Testo scelto
++++++++++++++++++++
I week-end detox pre pandemia

I primi passi della startup nata prima della pandemia sono stati week-end digitalI detox, organizzati a Lollove, borgo medievale del comune di Nuoro con una dozzina di abitanti. Uscire dagli account social e vivere l’esperienza senza condivisione digitale per aprirsi alle relazioni con gli altri partecipanti e con la natura accomuna le proposte dei fratelli Puggioni, ai quali da qualche mese si è unito un terzo socio, Davide Dalmaso, 27 anni, veneto.

Finora sono state organizzate 800 ore di esperienze digitale detox, cui hanno aderito 250 persone. “Proponiamo itinerari diversi, ma tutti legati alla scoperta delle meraviglie ambientali della Sardegna”, racconta il giovane ceo e co-fondatore di Logout. “La nostra mission è migliorare la vita delle persone. Gli itinerari si articolano tra visite, attività manuali, passeggiate, escursioni ma uniamo sempre un seminario di Benessere digitale”. Finora li hanno sperimentati in 400.

© Logout Livenow

Gita in kayak

Benessere digitale

Gavino, dopo la laurea in economia del turismo all’università Bicocca di Milano ha anche frequentato un master di counseling digital a Londra: “Il nostro obiettivo non è far abbandonare la tecnologia”, chiarisce “ma utilizzarla in modo consapevole e limitare le ore di connessione nel corso della quotidianità”.
++++++++++++++++++++
Voci estratte
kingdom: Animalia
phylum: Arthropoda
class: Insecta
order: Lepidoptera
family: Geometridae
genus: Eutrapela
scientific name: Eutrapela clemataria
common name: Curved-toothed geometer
++++++++++++++++++++
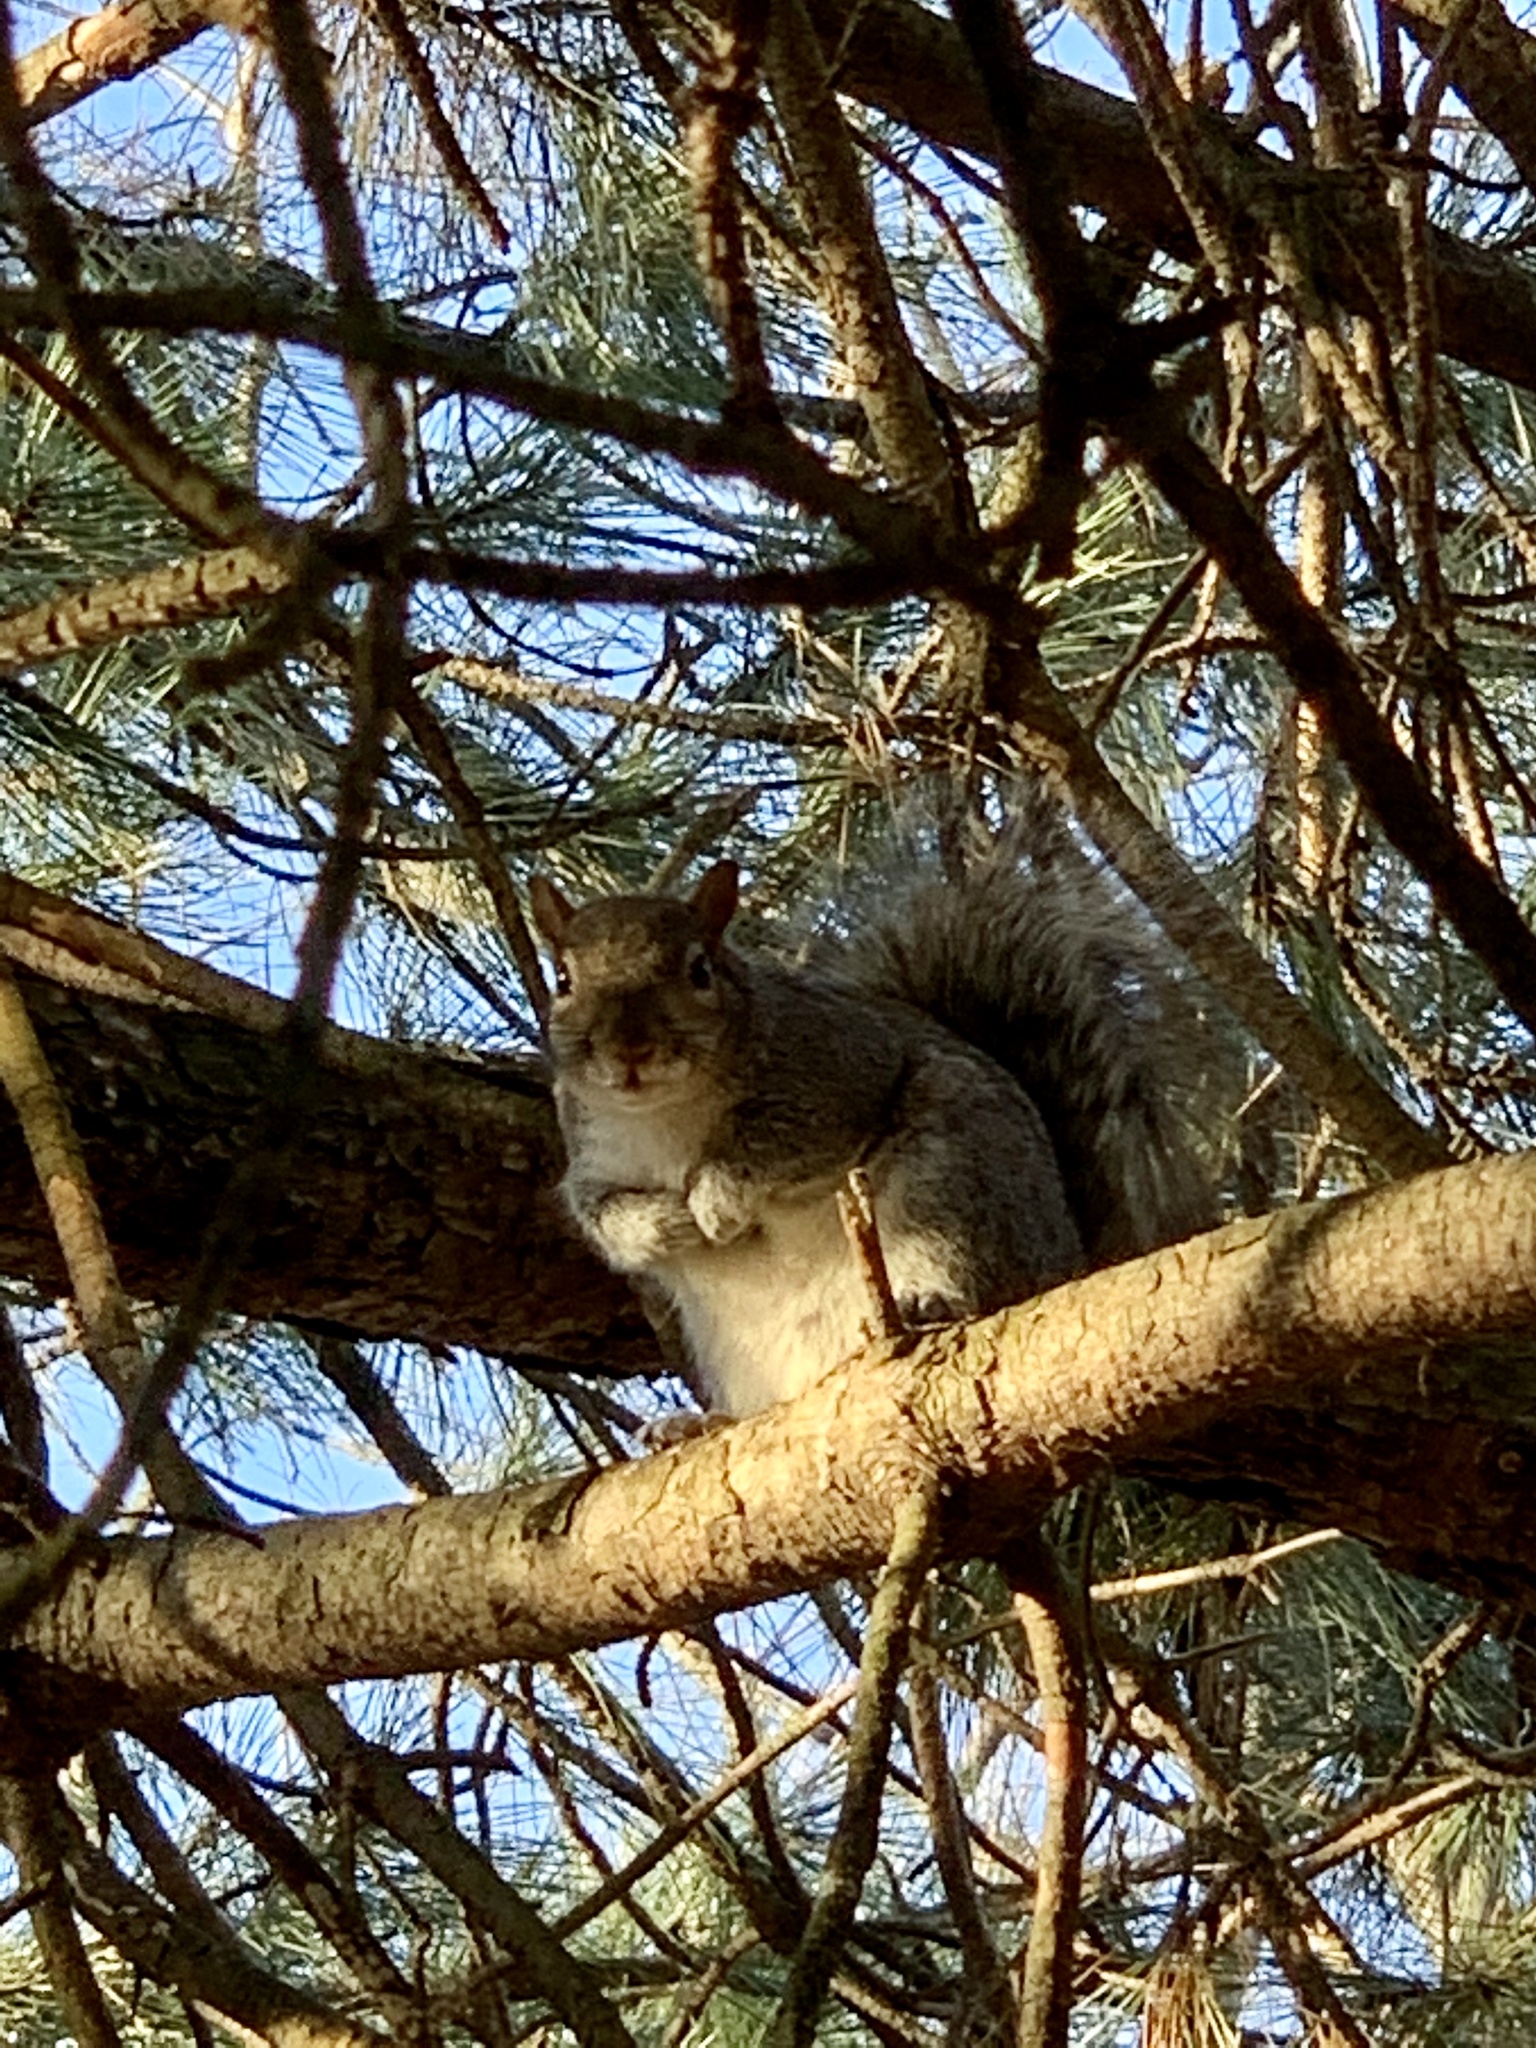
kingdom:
++++++++++++++++++++
Cosa fare
[1] Rispondi alle seguenti domande sul testo sui week-end detox.
(a) In quale borgo sono stati organizzati i primi week-end?
(b) Chi si è unito come terzo socio ai fratelli Puggioni?
(c) In quale città Gavino ha frequentato un master di counseling digital?
[2] Trascrivi fedelmente la parte del testo sui week-end detox che si apre con le parole contenenti "I primi passi" e si chiude con "27 anni, veneto.".
[3] Indica se ciascuna delle seguenti affermazioni concorda con il testo sui week-end detox. Rispondi sì o no e cita le parole del testo che lo stabiliscono.
(a) Lollove conta una dozzina di abitanti.
(b) L'obiettivo dei fondatori è far abbandonare la tecnologia.
(c) Finora sono state organizzate 800 ore di esperienze digitale detox.

Risposte scritte
[1]
(a) A Lollove, borgo medievale del comune di Nuoro.
(b) Davide Dalmaso, 27 anni, veneto.
(c) A Londra.

[2]
I primi passi della startup nata prima della pandemia sono stati week-end digitalI detox, organizzati a Lollove, borgo medievale del comune di Nuoro con una dozzina di abitanti. Uscire dagli account social e vivere l’esperienza senza condivisione digitale per aprirsi alle relazioni con gli altri partecipanti e con la natura accomuna le proposte dei fratelli Puggioni, ai quali da qualche mese si è unito un terzo socio, Davide Dalmaso, 27 anni, veneto.

[3]
(a) Sì: "borgo medievale del comune di Nuoro con una dozzina di abitanti".
(b) No: "Il nostro obiettivo non è far abbandonare la tecnologia".
(c) Sì: "Finora sono state organizzate 800 ore di esperienze digitale detox".